According to CBO, it “estimates that the commission would ultimately need 20 additional staff positions (less than a 1 percent increase in the agency’s 2012 staffing level) to handle the new rulemaking, reporting, and analytical activities required under the bill. CBO estimates that implementing H.R. 1062 would cost the SEC $23 million over the 2013-2018 period, assuming appropriation of the necessary amounts, for additional personnel and overhead expenses. Under current law, the SEC is authorized to collect fees sufficient to offset its annual appropriation; therefore, CBO estimates that the net budgetary effect of the SEC’s activities to implement H.R. 1062 would not be significant, assuming appropriation actions consistent with the commission’s authorities. Pay-as-you-go procedures do not apply to this legislation because it would not affect direct spending or revenues.”

“H.R. 1062 contains no intergovernmental mandates as defined in the Unfunded Mandates Reform Act (UMRA) and would impose no costs on state, local, or tribal governments.”[1]


[1] See http://www.cbo.gov/publication/44174

Amendments

The following amendments were made in order:

1.         Representative Sessions (R-TX) Amendment #3 – amendment mandates that assessment plans required under this Act include analysis of any jobs added or lost as a result of the regulation, differentiating between public and private sector jobs.

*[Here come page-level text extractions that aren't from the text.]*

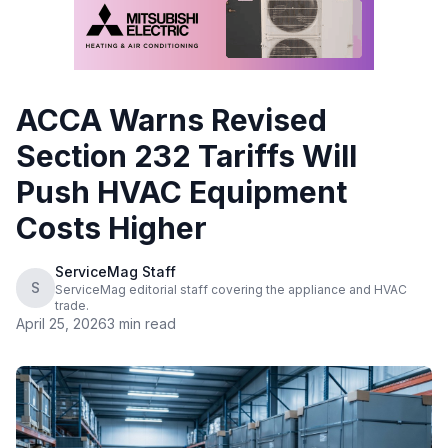
ACCA Warns Revised
Section 232 Tariffs Will
Push HVAC Equipment
Costs Higher
ServiceMag Staff
S
ServiceMag editorial staff covering the appliance and HVAC
trade.
April 25, 2026
3 min read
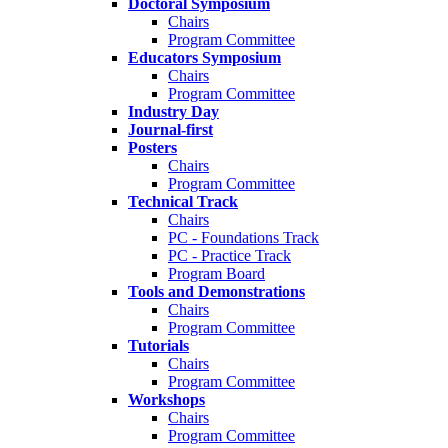
Doctoral Symposium
Chairs
Program Committee
Educators Symposium
Chairs
Program Committee
Industry Day
Journal-first
Posters
Chairs
Program Committee
Technical Track
Chairs
PC - Foundations Track
PC - Practice Track
Program Board
Tools and Demonstrations
Chairs
Program Committee
Tutorials
Chairs
Program Committee
Workshops
Chairs
Program Committee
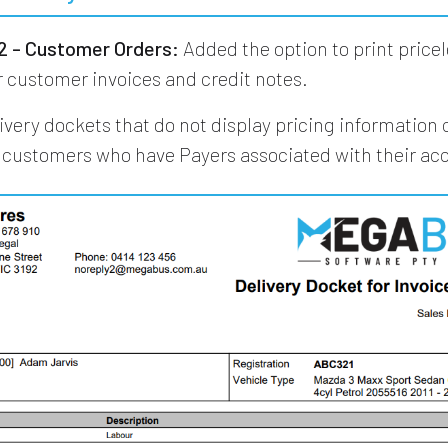
 - Customer Orders:
Added the option to print pricel
r customer invoices and credit notes.
livery dockets that do not display pricing information
r customers who have Payers associated with their ac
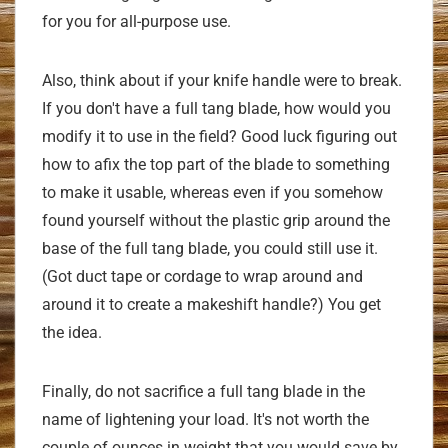
for you for all-purpose use.
Also, think about if your knife handle were to break.
If you don't have a full tang blade, how would you
modify it to use in the field? Good luck figuring out
how to afix the top part of the blade to something
to make it usable, whereas even if you somehow
found yourself without the plastic grip around the
base of the full tang blade, you could still use it.
(Got duct tape or cordage to wrap around and
around it to create a makeshift handle?) You get
the idea.
Finally, do not sacrifice a full tang blade in the
name of lightening your load. It's not worth the
couple of ounces in weight that you would save by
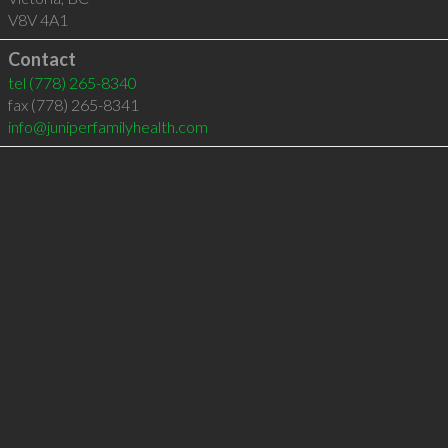
V8V 4A1
Contact
tel
(778) 265-8340
fax (778) 265-8341
info@juniperfamilyhealth.com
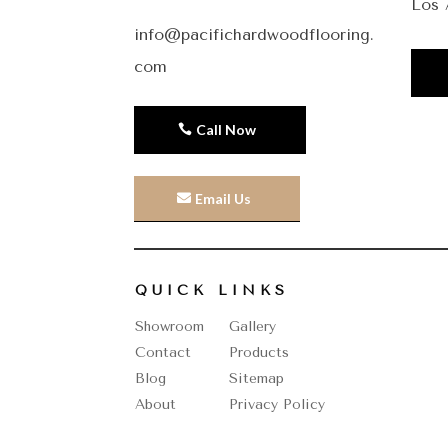
Los 
info@pacifichardwoodflooring.
com
Call Now
Email Us
QUICK LINKS
Showroom
Gallery
Contact
Products
Blog
Sitemap
About
Privacy Policy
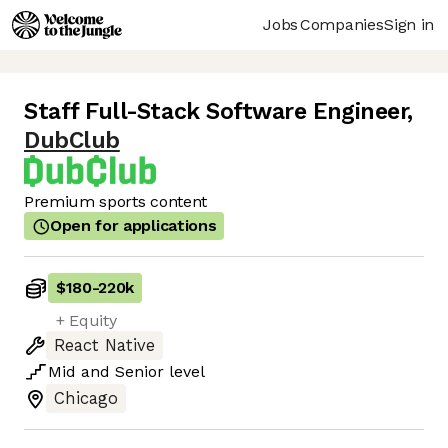
Jobs
Companies
Sign in
Staff Full-Stack Software Engineer
,
DubClub
Premium sports content
Open for applications
$180
-
220k
+ Equity
React Native
Mid
and
Senior
level
Chicago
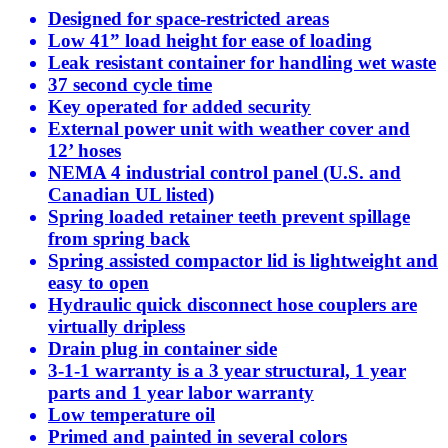
Designed for space-restricted areas
Low 41” load height for ease of loading
Leak resistant container for handling wet waste
37 second cycle time
Key operated for added security
External power unit with weather cover and
12’ hoses
NEMA 4 industrial control panel (U.S. and
Canadian UL listed)
Spring loaded retainer teeth prevent spillage
from spring back
Spring assisted compactor lid is lightweight and
easy to open
Hydraulic quick disconnect hose couplers are
virtually dripless
Drain plug in container side
3-1-1 warranty is a 3 year structural, 1 year
parts and 1 year labor warranty
Low temperature oil
Primed and painted in several colors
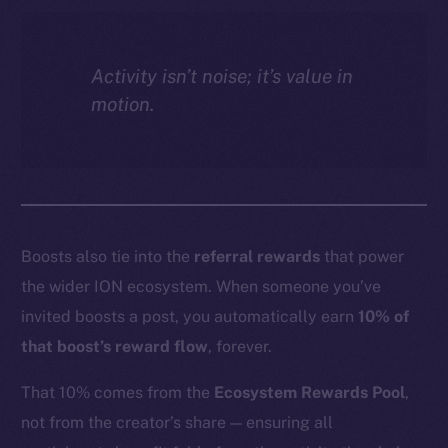
Activity isn’t noise; it’s value in
motion.
Boosts also tie into the
referral rewards
that power
the wider ION ecosystem. When someone you’ve
invited boosts a post, you automatically earn
10% of
that boost’s reward flow
, forever.
That 10% comes from the
Ecosystem Rewards Pool
,
not from the creator’s share — ensuring all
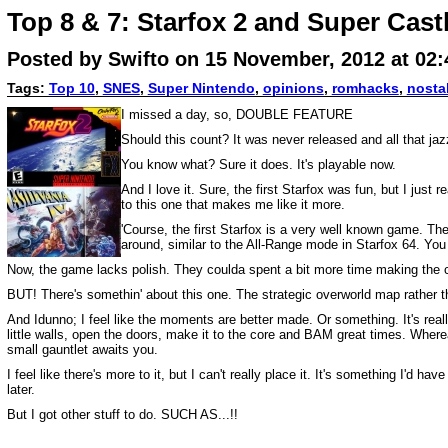
Top 8 & 7: Starfox 2 and Super Cast
Posted by Swifto on 15 November, 2012 at 02
Tags:
Top 10
,
SNES
,
Super Nintendo
,
opinions
,
romhacks
,
nosta
I missed a day, so, DOUBLE FEATURE
Should this count? It was never released and all that jaz
You know what? Sure it does. It's playable now.
And I love it. Sure, the first Starfox was fun, but I just
to this one that makes me like it more.
'Course, the first Starfox is a very well known game. Ther
around, similar to the All-Range mode in Starfox 64. You c
Now, the game lacks polish. They coulda spent a bit more time making the con
BUT! There's somethin' about this one. The strategic overworld map rather tha
And Idunno; I feel like the moments are better made. Or something. It's real
little walls, open the doors, make it to the core and BAM great times. Whereas
small gauntlet awaits you.
I feel like there's more to it, but I can't really place it. It's something I'd
later.
But I got other stuff to do. SUCH AS...!!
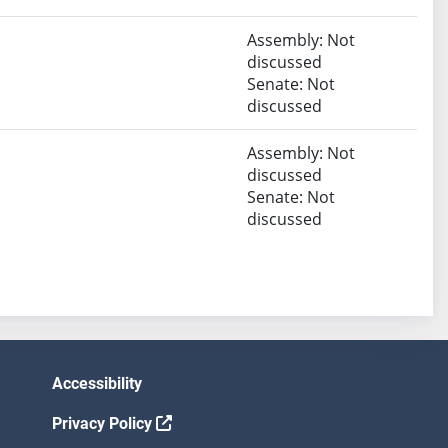
Assembly: Not
discussed
Senate: Not
discussed
Assembly: Not
discussed
Senate: Not
discussed
Accessibility
Privacy Policy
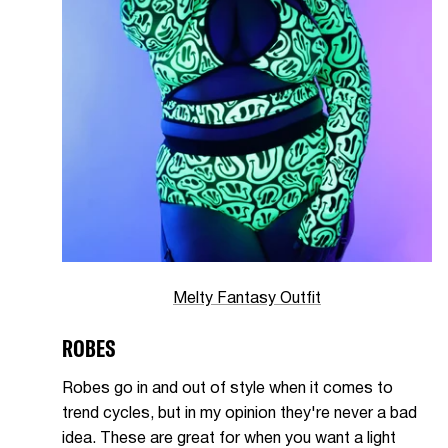
Melty Fantasy Outfit
ROBES
Robes go in and out of style when it comes to
trend cycles, but in my opinion they're never a bad
idea. These are great for when you want a light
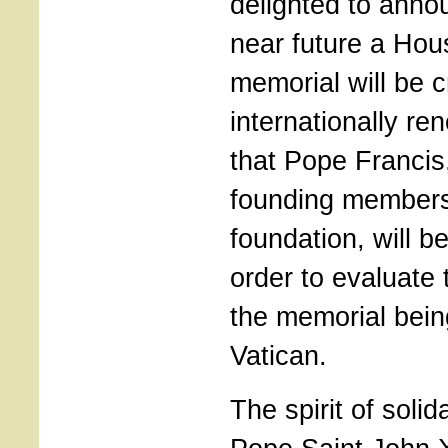
delighted to annou
near future a Hous
memorial will be 
internationally re
that Pope Francis
founding members
foundation, will b
order to evaluate t
the memorial being
Vatican.
The spirit of solid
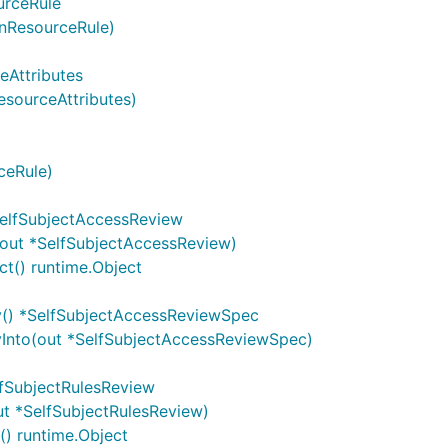
urceRule
nResourceRule)
eAttributes
esourceAttributes)
ceRule)
SelfSubjectAccessReview
(out *SelfSubjectAccessReview)
t() runtime.Object
y() *SelfSubjectAccessReviewSpec
Into(out *SelfSubjectAccessReviewSpec)
lfSubjectRulesReview
ut *SelfSubjectRulesReview)
) runtime.Object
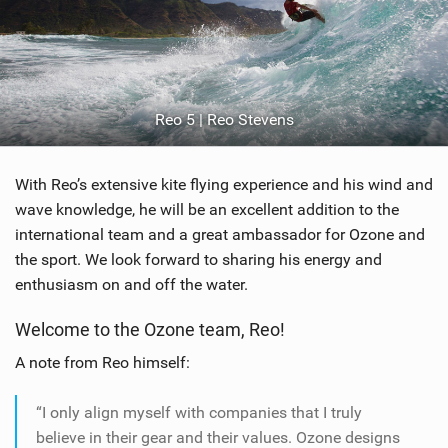
Reo 5 | Reo Stevens
With Reo’s extensive kite flying experience and his wind and
wave knowledge, he will be an excellent addition to the
international team and a great ambassador for Ozone and
the sport. We look forward to sharing his energy and
enthusiasm on and off the water.
Welcome to the Ozone team, Reo!
A note from Reo himself:
“I only align myself with companies that I truly
believe in their gear and their values. Ozone designs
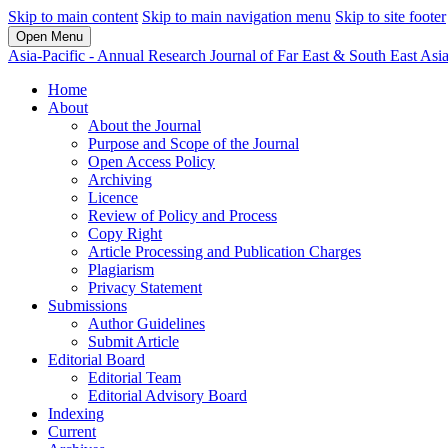
Skip to main content
Skip to main navigation menu
Skip to site footer
Open Menu
Asia-Pacific - Annual Research Journal of Far East & South East Asi
Home
About
About the Journal
Purpose and Scope of the Journal
Open Access Policy
Archiving
Licence
Review of Policy and Process
Copy Right
Article Processing and Publication Charges
Plagiarism
Privacy Statement
Submissions
Author Guidelines
Submit Article
Editorial Board
Editorial Team
Editorial Advisory Board
Indexing
Current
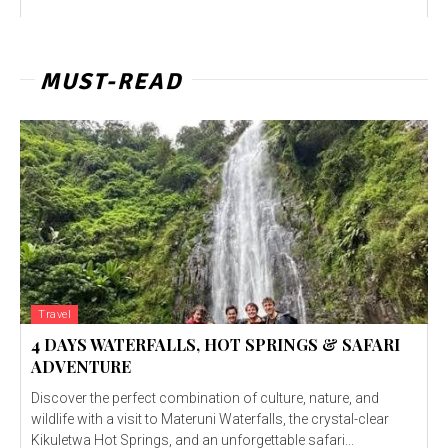
MUST-READ
Travel
4 DAYS WATERFALLS, HOT SPRINGS & SAFARI
ADVENTURE
Discover the perfect combination of culture, nature, and
wildlife with a visit to Materuni Waterfalls, the crystal-clear
Kikuletwa Hot Springs, and an unforgettable safari...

2.         Representative Hurt (R-VA) Amendment #5 – amendment expresses the sense of Congress that rules adopted by the Public Company Accounting Oversight Board (PCAOB) comply with the same standards required of the SEC.  Requires the SEC to ensure that any rules adopted by the Municipal Securities Rulemaking Board (MSRB), and other national securities associations comply with the standards set forth in the bill.

3.         Representative Maloney (D-NY) Amendment #2 – amendment strikes all after the enacting clause and inserts findings and a sense of Congress that the SEC is already required to conduct economic analysis as part of its rulemaking.